• [Work request 1]: In the article on communicating professional development to parents, what filter decides whether a piece of professional development belongs in a parent newsletter?

• [Text under study]:

++++++

Communicating Department Professional Development to Parents

By Adi Ackerman·June 22, 2026·5 min read

Department newsletter section describing teacher professional development and its impact on students

Professional development is internal school work that families rarely hear about unless something goes wrong. Teachers take days, attend conferences, participate in workshops, and build skills that directly benefit students. A brief, well-timed mention of this work in a department newsletter builds family confidence in teacher expertise and reinforces the message that the department is committed to continuous improvement.

This guide covers what professional development is worth communicating to families, how to write about it without sounding like internal marketing, and how to connect PD to the classroom experience parents actually see.

The family confidence case for sharing PD

Families form opinions about teacher competence based on limited evidence: their child's daily reports, assignment design, and parent-teacher conferences. A newsletter that periodically mentions the ongoing professional growth of the department's teachers adds another data point. It tells families that teaching in this department is not static, that the teachers are learning and improving, and that the department takes instructional quality seriously.

This is especially valuable after a curriculum change, a new technology adoption, or a shift in instructional approach that families might otherwise experience as disruptive. Knowing that teachers trained extensively before the change changes the perception.

What PD is worth mentioning

Not all professional development belongs in a parent newsletter. The useful filter is: does this PD change something families will notice in the classroom?

++++++

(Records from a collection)
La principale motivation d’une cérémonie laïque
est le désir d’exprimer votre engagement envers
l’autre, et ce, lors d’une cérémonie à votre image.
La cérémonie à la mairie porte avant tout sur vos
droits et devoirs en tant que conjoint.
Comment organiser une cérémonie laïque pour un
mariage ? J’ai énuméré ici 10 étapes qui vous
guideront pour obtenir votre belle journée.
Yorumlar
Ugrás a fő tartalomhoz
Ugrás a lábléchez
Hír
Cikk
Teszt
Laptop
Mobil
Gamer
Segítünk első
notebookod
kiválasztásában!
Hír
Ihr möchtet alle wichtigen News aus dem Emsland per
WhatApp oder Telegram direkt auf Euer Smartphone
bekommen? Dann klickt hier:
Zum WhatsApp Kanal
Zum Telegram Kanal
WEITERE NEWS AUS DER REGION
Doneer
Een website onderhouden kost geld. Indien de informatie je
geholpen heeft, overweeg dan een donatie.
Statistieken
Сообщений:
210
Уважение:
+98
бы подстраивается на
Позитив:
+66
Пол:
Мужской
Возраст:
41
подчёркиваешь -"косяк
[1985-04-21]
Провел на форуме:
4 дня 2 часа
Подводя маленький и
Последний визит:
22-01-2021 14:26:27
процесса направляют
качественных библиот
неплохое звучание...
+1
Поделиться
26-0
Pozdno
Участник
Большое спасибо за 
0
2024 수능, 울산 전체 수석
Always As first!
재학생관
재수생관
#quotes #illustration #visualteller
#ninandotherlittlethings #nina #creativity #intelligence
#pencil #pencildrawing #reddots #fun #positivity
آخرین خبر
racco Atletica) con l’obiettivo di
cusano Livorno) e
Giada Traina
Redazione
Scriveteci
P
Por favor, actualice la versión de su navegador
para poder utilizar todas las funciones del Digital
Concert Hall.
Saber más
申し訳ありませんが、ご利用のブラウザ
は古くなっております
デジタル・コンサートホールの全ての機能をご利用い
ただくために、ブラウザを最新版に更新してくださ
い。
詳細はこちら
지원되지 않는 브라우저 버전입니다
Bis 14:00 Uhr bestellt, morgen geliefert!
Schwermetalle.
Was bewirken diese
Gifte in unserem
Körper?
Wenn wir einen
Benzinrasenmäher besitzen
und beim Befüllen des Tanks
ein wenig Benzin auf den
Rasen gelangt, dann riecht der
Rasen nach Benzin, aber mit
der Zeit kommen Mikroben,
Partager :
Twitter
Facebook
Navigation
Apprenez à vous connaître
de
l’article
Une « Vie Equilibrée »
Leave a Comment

++++++

• [Work request 2]: Copy the listing line for line, starting at its first line and ending at the line that contains "para poder utilizar", with both of those lines included.

• [Expected answer 1]: Whether the professional development changes something families will notice in the classroom.

• [Expected answer 2]:
La principale motivation d’une cérémonie laïque
est le désir d’exprimer votre engagement envers
l’autre, et ce, lors d’une cérémonie à votre image.
La cérémonie à la mairie porte avant tout sur vos
droits et devoirs en tant que conjoint.
Comment organiser une cérémonie laïque pour un
mariage ? J’ai énuméré ici 10 étapes qui vous
guideront pour obtenir votre belle journée.
Yorumlar
Ugrás a fő tartalomhoz
Ugrás a lábléchez
Hír
Cikk
Teszt
Laptop
Mobil
Gamer
Segítünk első
notebookod
kiválasztásában!
Hír
Ihr möchtet alle wichtigen News aus dem Emsland per
WhatApp oder Telegram direkt auf Euer Smartphone
bekommen? Dann klickt hier:
Zum WhatsApp Kanal
Zum Telegram Kanal
WEITERE NEWS AUS DER REGION
Doneer
Een website onderhouden kost geld. Indien de informatie je
geholpen heeft, overweeg dan een donatie.
Statistieken
Сообщений:
210
Уважение:
+98
бы подстраивается на
Позитив:
+66
Пол:
Мужской
Возраст:
41
подчёркиваешь -"косяк
[1985-04-21]
Провел на форуме:
4 дня 2 часа
Подводя маленький и
Последний визит:
22-01-2021 14:26:27
процесса направляют
качественных библиот
неплохое звучание...
+1
Поделиться
26-0
Pozdno
Участник
Большое спасибо за 
0
2024 수능, 울산 전체 수석
Always As first!
재학생관
재수생관
#quotes #illustration #visualteller
#ninandotherlittlethings #nina #creativity #intelligence
#pencil #pencildrawing #reddots #fun #positivity
آخرین خبر
racco Atletica) con l’obiettivo di
cusano Livorno) e
Giada Traina
Redazione
Scriveteci
P
Por favor, actualice la versión de su navegador
para poder utilizar todas las funciones del Digital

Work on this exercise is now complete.